| Task requirements |
The answer must be one number: how many lines below contain the word "footprint".

| Study material |
== Segment start ==

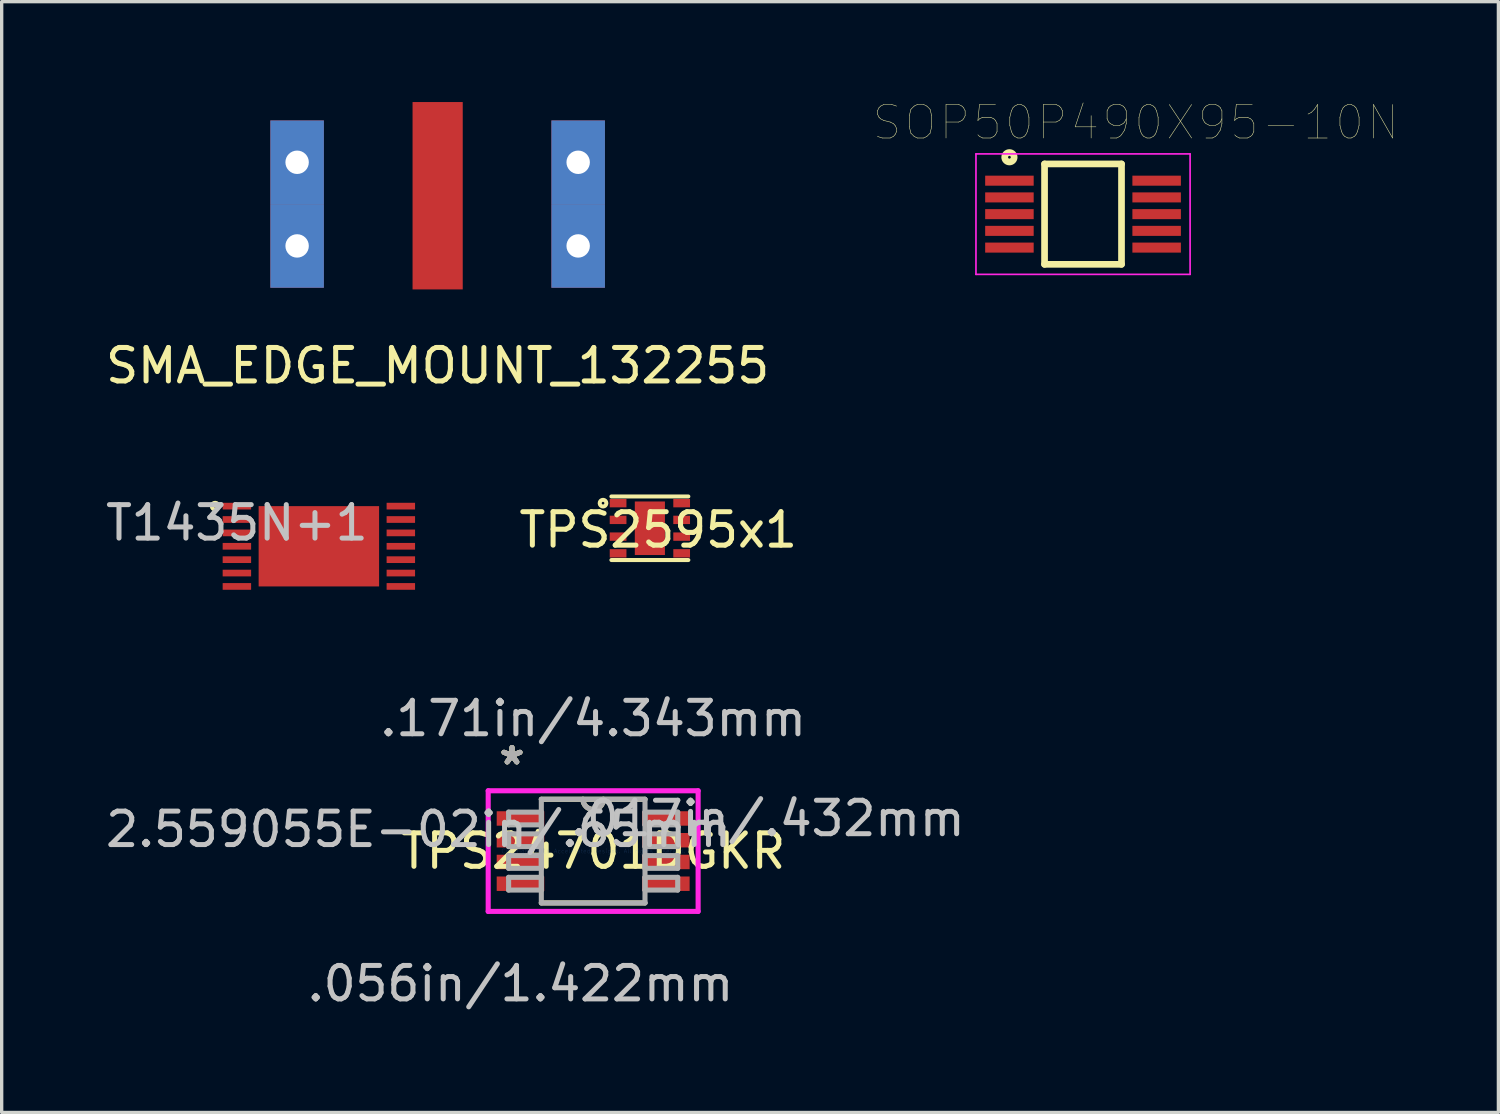
<source format=kicad_pcb>
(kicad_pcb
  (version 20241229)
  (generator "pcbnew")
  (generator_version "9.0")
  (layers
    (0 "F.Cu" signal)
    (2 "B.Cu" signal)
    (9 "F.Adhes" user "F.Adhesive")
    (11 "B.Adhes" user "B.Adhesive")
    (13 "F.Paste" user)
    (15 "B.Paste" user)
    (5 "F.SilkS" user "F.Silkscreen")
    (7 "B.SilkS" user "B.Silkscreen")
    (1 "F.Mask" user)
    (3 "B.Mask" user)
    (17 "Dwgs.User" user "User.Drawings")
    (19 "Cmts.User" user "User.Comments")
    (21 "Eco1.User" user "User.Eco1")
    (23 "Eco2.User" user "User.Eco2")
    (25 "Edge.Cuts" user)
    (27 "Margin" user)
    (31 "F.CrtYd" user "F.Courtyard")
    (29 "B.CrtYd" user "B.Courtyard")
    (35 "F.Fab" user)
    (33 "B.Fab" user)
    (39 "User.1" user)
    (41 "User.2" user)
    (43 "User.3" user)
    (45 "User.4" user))
  (footprint "SMA_EDGE_MOUNT_132255"
    (layer "F.Cu")
    (at 10.03 2.8)
    (property "Reference" "SMA_EDGE_MOUNT_132255" (at 0 5.08 0) (layer "F.SilkS") (effects (font (size 1 1) (thickness 0.15))))
    (attr through_hole)
    (pad "1" thru_hole rect (at -4.2 -1) (size 1.6 2.5) (drill 0.7) (layers "*.Cu" "*.Paste" "*.Mask"))
    (pad "1" thru_hole rect (at -4.2 1.5) (size 1.6 2.5) (drill 0.7) (layers "*.Cu" "*.Paste" "*.Mask"))
    (pad "2" smd rect (at 0 0) (size 1.5 5.6) (layers "F.Cu" "F.Mask" "F.Paste"))
    (pad "3" thru_hole rect (at 4.2 -1) (size 1.6 2.5) (drill 0.7) (layers "*.Cu" "*.Paste" "*.Mask"))
    (pad "3" thru_hole rect (at 4.2 1.5) (size 1.6 2.5) (drill 0.7) (layers "*.Cu" "*.Paste" "*.Mask")))
  (footprint "TPS24701DGKR"
    (layer "F.Cu")
    (at 14.678 22.387)
    (property "Reference" "TPS24701DGKR" (at 0 0 0) (layer "F.SilkS") (effects (font (size 1 1) (thickness 0.15))))
    (attr through_hole)
    (fp_line (start -1.549 1.549) (end 1.549 1.549) (stroke (width 0.152) (type solid)) (layer "F.SilkS"))
    (fp_line (start 1.549 -1.549) (end -1.549 -1.549) (stroke (width 0.152) (type solid)) (layer "F.SilkS"))
    (fp_arc (start 0.3048 -1.5494) (mid 0 -1.2446) (end -0.3048 -1.5494) (stroke (width 0.1524) (type solid)) (layer "F.SilkS"))
    (fp_line (start -3.137 -1.803) (end 3.137 -1.803) (stroke (width 0.152) (type solid)) (layer "F.CrtYd"))
    (fp_line (start -3.137 1.803) (end -3.137 -1.803) (stroke (width 0.152) (type solid)) (layer "F.CrtYd"))
    (fp_line (start 3.137 -1.803) (end 3.137 1.803) (stroke (width 0.152) (type solid)) (layer "F.CrtYd"))
    (fp_line (start 3.137 1.803) (end -3.137 1.803) (stroke (width 0.152) (type solid)) (layer "F.CrtYd"))
    (fp_line (start -2.527 -1.165) (end -2.527 -0.784) (stroke (width 0.152) (type solid)) (layer "F.Fab"))
    (fp_line (start -2.527 -0.784) (end -1.549 -0.784) (stroke (width 0.152) (type solid)) (layer "F.Fab"))
    (fp_line (start -2.527 -0.515) (end -2.527 -0.135) (stroke (width 0.152) (type solid)) (layer "F.Fab"))
    (fp_line (start -2.527 -0.135) (end -1.549 -0.135) (stroke (width 0.152) (type solid)) (layer "F.Fab"))
    (fp_line (start -2.527 0.135) (end -2.527 0.515) (stroke (width 0.152) (type solid)) (layer "F.Fab"))
    (fp_line (start -2.527 0.515) (end -1.549 0.515) (stroke (width 0.152) (type solid)) (layer "F.Fab"))
    (fp_line (start -2.527 0.784) (end -2.527 1.165) (stroke (width 0.152) (type solid)) (layer "F.Fab"))
    (fp_line (start -2.527 1.165) (end -1.549 1.165) (stroke (width 0.152) (type solid)) (layer "F.Fab"))
    (fp_line (start -1.549 -1.549) (end -1.549 1.549) (stroke (width 0.152) (type solid)) (layer "F.Fab"))
    (fp_line (start -1.549 -1.165) (end -2.527 -1.165) (stroke (width 0.152) (type solid)) (layer "F.Fab"))
    (fp_line (start -1.549 -0.784) (end -1.549 -1.165) (stroke (width 0.152) (type solid)) (layer "F.Fab"))
    (fp_line (start -1.549 -0.515) (end -2.527 -0.515) (stroke (width 0.152) (type solid)) (layer "F.Fab"))
    (fp_line (start -1.549 -0.135) (end -1.549 -0.515) (stroke (width 0.152) (type solid)) (layer "F.Fab"))
    (fp_line (start -1.549 0.135) (end -2.527 0.135) (stroke (width 0.152) (type solid)) (layer "F.Fab"))
    (fp_line (start -1.549 0.515) (end -1.549 0.135) (stroke (width 0.152) (type solid)) (layer "F.Fab"))
    (fp_line (start -1.549 0.784) (end -2.527 0.784) (stroke (width 0.152) (type solid)) (layer "F.Fab"))
    (fp_line (start -1.549 1.165) (end -1.549 0.784) (stroke (width 0.152) (type solid)) (layer "F.Fab"))
    (fp_line (start -1.549 1.549) (end 1.549 1.549) (stroke (width 0.152) (type solid)) (layer "F.Fab"))
    (fp_line (start 1.549 -1.549) (end -1.549 -1.549) (stroke (width 0.152) (type solid)) (layer "F.Fab"))
    (fp_line (start 1.549 -1.165) (end 1.549 -0.784) (stroke (width 0.152) (type solid)) (layer "F.Fab"))
    (fp_line (start 1.549 -0.784) (end 2.527 -0.784) (stroke (width 0.152) (type solid)) (layer "F.Fab"))
    (fp_line (start 1.549 -0.515) (end 1.549 -0.135) (stroke (width 0.152) (type solid)) (layer "F.Fab"))
    (fp_line (start 1.549 -0.135) (end 2.527 -0.135) (stroke (width 0.152) (type solid)) (layer "F.Fab"))
    (fp_line (start 1.549 0.135) (end 1.549 0.515) (stroke (width 0.152) (type solid)) (layer "F.Fab"))
    (fp_line (start 1.549 0.515) (end 2.527 0.515) (stroke (width 0.152) (type solid)) (layer "F.Fab"))
    (fp_line (start 1.549 0.784) (end 1.549 1.165) (stroke (width 0.152) (type solid)) (layer "F.Fab"))
    (fp_line (start 1.549 1.165) (end 2.527 1.165) (stroke (width 0.152) (type solid)) (layer "F.Fab"))
    (fp_line (start 1.549 1.549) (end 1.549 -1.549) (stroke (width 0.152) (type solid)) (layer "F.Fab"))
    (fp_line (start 2.527 -1.165) (end 1.549 -1.165) (stroke (width 0.152) (type solid)) (layer "F.Fab"))
    (fp_line (start 2.527 -0.784) (end 2.527 -1.165) (stroke (width 0.152) (type solid)) (layer "F.Fab"))
    (fp_line (start 2.527 -0.515) (end 1.549 -0.515) (stroke (width 0.152) (type solid)) (layer "F.Fab"))
    (fp_line (start 2.527 -0.135) (end 2.527 -0.515) (stroke (width 0.152) (type solid)) (layer "F.Fab"))
    (fp_line (start 2.527 0.135) (end 1.549 0.135) (stroke (width 0.152) (type solid)) (layer "F.Fab"))
    (fp_line (start 2.527 0.515) (end 2.527 0.135) (stroke (width 0.152) (type solid)) (layer "F.Fab"))
    (fp_line (start 2.527 0.784) (end 1.549 0.784) (stroke (width 0.152) (type solid)) (layer "F.Fab"))
    (fp_line (start 2.527 1.165) (end 2.527 0.784) (stroke (width 0.152) (type solid)) (layer "F.Fab"))
    (fp_arc (start 0.3048 -1.5494) (mid 0 -1.2446) (end -0.3048 -1.5494) (stroke (width 0.1524) (type solid)) (layer "F.Fab"))
    (fp_text user "*" (at -2.426 -2.55 0) (layer "F.SilkS") (effects (font (size 1 1) (thickness 0.15))))
    (fp_text user "*" (at -2.426 -2.55 0) (layer "F.SilkS") (effects (font (size 1 1) (thickness 0.15))))
    (fp_text user ".056in/1.422mm" (at -2.172 3.962 0) (layer "Dwgs.User") (effects (font (size 1 1) (thickness 0.15))))
    (fp_text user ".017in/.432mm" (at 5.22 -0.975 0) (layer "Dwgs.User") (effects (font (size 1 1) (thickness 0.15))))
    (fp_text user ".171in/4.343mm" (at 0 -3.962 0) (layer "Dwgs.User") (effects (font (size 1 1) (thickness 0.15))))
    (fp_text user "2.559055E-02in/.65mm" (at -5.22 -0.65 0) (layer "Dwgs.User") (effects (font (size 1 1) (thickness 0.15))))
    (fp_text user "Copyright 2016 Accelerated Designs. All rights reserved." (at 0 0 0) (layer "Cmts.User") (effects (font (size 0.127 0.127) (thickness 0.002))))
    (fp_text user "*" (at -2.426 -2.55 0) (layer "F.Fab") (effects (font (size 1 1) (thickness 0.15))))
    (fp_text user "*" (at -2.426 -2.55 0) (layer "F.Fab") (effects (font (size 1 1) (thickness 0.15))))
    (pad "1" smd rect (at -2.172 -0.975) (size 1.422 0.432) (layers "F.Cu" "F.Mask" "F.Paste"))
    (pad "2" smd rect (at -2.172 -0.325) (size 1.422 0.432) (layers "F.Cu" "F.Mask" "F.Paste"))
    (pad "3" smd rect (at -2.172 0.325) (size 1.422 0.432) (layers "F.Cu" "F.Mask" "F.Paste"))
    (pad "4" smd rect (at -2.172 0.975) (size 1.422 0.432) (layers "F.Cu" "F.Mask" "F.Paste"))
    (pad "5" smd rect (at 2.172 0.975) (size 1.422 0.432) (layers "F.Cu" "F.Mask" "F.Paste"))
    (pad "6" smd rect (at 2.172 0.325) (size 1.422 0.432) (layers "F.Cu" "F.Mask" "F.Paste"))
    (pad "7" smd rect (at 2.172 -0.325) (size 1.422 0.432) (layers "F.Cu" "F.Mask" "F.Paste"))
    (pad "8" smd rect (at 2.172 -0.975) (size 1.422 0.432) (layers "F.Cu" "F.Mask" "F.Paste")))
  (footprint "TPS2595x1"
    (layer "F.Cu")
    (at 16.373 12.738)
    (property "Reference" "TPS2595x1" (at 0.25 0.05 0) (layer "F.SilkS") (effects (font (size 1 1) (thickness 0.15))))
    (attr through_hole)
    (fp_line (start -1.15 0.95) (end 1.15 0.95) (stroke (width 0.12) (type solid)) (layer "F.SilkS"))
    (fp_line (start 1.15 -0.95) (end -1.15 -0.95) (stroke (width 0.12) (type solid)) (layer "F.SilkS"))
    (fp_circle (center -1.4 -0.75) (end -1.3 -0.75) (stroke (width 0.12) (type solid)) (fill no) (layer "F.SilkS"))
    (pad "1" smd rect (at -0.95 -0.75) (size 0.5 0.25) (layers "F.Cu" "F.Mask" "F.Paste"))
    (pad "2" smd rect (at -0.95 -0.25) (size 0.5 0.25) (layers "F.Cu" "F.Mask" "F.Paste"))
    (pad "3" smd rect (at -0.95 0.25) (size 0.5 0.25) (layers "F.Cu" "F.Mask" "F.Paste"))
    (pad "4" smd rect (at -0.95 0.75) (size 0.5 0.25) (layers "F.Cu" "F.Mask" "F.Paste"))
    (pad "5" smd rect (at 0.95 0.75) (size 0.5 0.25) (layers "F.Cu" "F.Mask" "F.Paste"))
    (pad "6" smd rect (at 0.95 0.25) (size 0.5 0.25) (layers "F.Cu" "F.Mask" "F.Paste"))
    (pad "7" smd rect (at 0.95 -0.25) (size 0.5 0.25) (layers "F.Cu" "F.Mask" "F.Paste"))
    (pad "8" smd rect (at 0 0) (size 0.9 1.6) (layers "F.Cu" "F.Mask" "F.Paste"))
    (pad "8" smd rect (at 0.95 -0.75) (size 0.5 0.25) (layers "F.Cu" "F.Mask" "F.Paste")))
  (footprint "T1435N+1"
    (layer "F.Cu")
    (at 6.48 13.277)
    (property "Reference" "T1435N+1" (at -2.45 -0.7 0) (layer "Dwgs.User") (effects (font (size 1 1) (thickness 0.15))))
    (attr through_hole)
    (fp_circle (center -3.1 -1.2) (end -3 -1.2) (stroke (width 0.12) (type solid)) (fill no) (layer "F.SilkS"))
    (pad "1" smd rect (at -2.45 -1.2) (size 0.85 0.2) (layers "F.Cu" "F.Mask" "F.Paste"))
    (pad "2" smd rect (at -2.45 -0.8) (size 0.85 0.2) (layers "F.Cu" "F.Mask" "F.Paste"))
    (pad "3" smd rect (at -2.45 -0.4) (size 0.85 0.2) (layers "F.Cu" "F.Mask" "F.Paste"))
    (pad "4" smd rect (at -2.45 0) (size 0.85 0.2) (layers "F.Cu" "F.Mask" "F.Paste"))
    (pad "5" smd rect (at -2.45 0.4) (size 0.85 0.2) (layers "F.Cu" "F.Mask" "F.Paste"))
    (pad "6" smd rect (at -2.45 0.8) (size 0.85 0.2) (layers "F.Cu" "F.Mask" "F.Paste"))
    (pad "7" smd rect (at -2.45 1.2) (size 0.85 0.2) (layers "F.Cu" "F.Mask" "F.Paste"))
    (pad "7" smd rect (at 0 0) (size 3.6 2.4) (layers "F.Cu" "F.Mask" "F.Paste"))
    (pad "8" smd rect (at 2.45 1.2) (size 0.85 0.2) (layers "F.Cu" "F.Mask" "F.Paste"))
    (pad "9" smd rect (at 2.45 0.8) (size 0.85 0.2) (layers "F.Cu" "F.Mask" "F.Paste"))
    (pad "10" smd rect (at 2.45 0.4) (size 0.85 0.2) (layers "F.Cu" "F.Mask" "F.Paste"))
    (pad "11" smd rect (at 2.45 0) (size 0.85 0.2) (layers "F.Cu" "F.Mask" "F.Paste"))
    (pad "12" smd rect (at 2.45 -0.4) (size 0.85 0.2) (layers "F.Cu" "F.Mask" "F.Paste"))
    (pad "13" smd rect (at 2.45 -0.8) (size 0.85 0.2) (layers "F.Cu" "F.Mask" "F.Paste"))
    (pad "14" smd rect (at 2.45 -1.2) (size 0.85 0.2) (layers "F.Cu" "F.Mask" "F.Paste")))
  (footprint "SOP50P490X95-10N"
    (layer "F.Cu")
    (at 29.319 3.35)
    (property "Reference" "SOP50P490X95-10N" (at 1.577 -2.738 0) (layer "F.SilkS") (effects (font (size 1.001 1.001) (thickness 0.015))))
    (attr through_hole)
    (fp_line (start -1.15 -1.5) (end 1.15 -1.5) (stroke (width 0.2) (type solid)) (layer "F.SilkS"))
    (fp_line (start -1.15 1.5) (end -1.15 -1.5) (stroke (width 0.2) (type solid)) (layer "F.SilkS"))
    (fp_line (start 1.15 -1.5) (end 1.15 1.5) (stroke (width 0.2) (type solid)) (layer "F.SilkS"))
    (fp_line (start 1.15 1.5) (end -1.15 1.5) (stroke (width 0.2) (type solid)) (layer "F.SilkS"))
    (fp_circle (center -2.2 -1.7) (end -2.059 -1.7) (stroke (width 0.2) (type solid)) (fill no) (layer "F.SilkS"))
    (fp_line (start -3.2 -1.8) (end 3.2 -1.8) (stroke (width 0.05) (type solid)) (layer "F.CrtYd"))
    (fp_line (start -3.2 1.8) (end -3.2 -1.8) (stroke (width 0.05) (type solid)) (layer "F.CrtYd"))
    (fp_line (start 3.2 -1.8) (end 3.2 1.8) (stroke (width 0.05) (type solid)) (layer "F.CrtYd"))
    (fp_line (start 3.2 1.8) (end -3.2 1.8) (stroke (width 0.05) (type solid)) (layer "F.CrtYd"))
    (pad "1" smd rect (at -2.2 -1) (size 1.45 0.3) (layers "F.Cu" "F.Mask" "F.Paste"))
    (pad "2" smd rect (at -2.2 -0.5) (size 1.45 0.3) (layers "F.Cu" "F.Mask" "F.Paste"))
    (pad "3" smd rect (at -2.2 0) (size 1.45 0.3) (layers "F.Cu" "F.Mask" "F.Paste"))
    (pad "4" smd rect (at -2.2 0.5) (size 1.45 0.3) (layers "F.Cu" "F.Mask" "F.Paste"))
    (pad "5" smd rect (at -2.2 1) (size 1.45 0.3) (layers "F.Cu" "F.Mask" "F.Paste"))
    (pad "6" smd rect (at 2.2 1) (size 1.45 0.3) (layers "F.Cu" "F.Mask" "F.Paste"))
    (pad "7" smd rect (at 2.2 0.5) (size 1.45 0.3) (layers "F.Cu" "F.Mask" "F.Paste"))
    (pad "8" smd rect (at 2.2 0) (size 1.45 0.3) (layers "F.Cu" "F.Mask" "F.Paste"))
    (pad "9" smd rect (at 2.2 -0.5) (size 1.45 0.3) (layers "F.Cu" "F.Mask" "F.Paste"))
    (pad "10" smd rect (at 2.2 -1) (size 1.45 0.3) (layers "F.Cu" "F.Mask" "F.Paste")))
  (gr_rect
    (start -3 -3)
    (end 41.733 30.198)
    (stroke (width 0.1) (type default))
    (fill no)
    (layer "Edge.Cuts")))
</source>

== Segment end ==

| Written reply |
5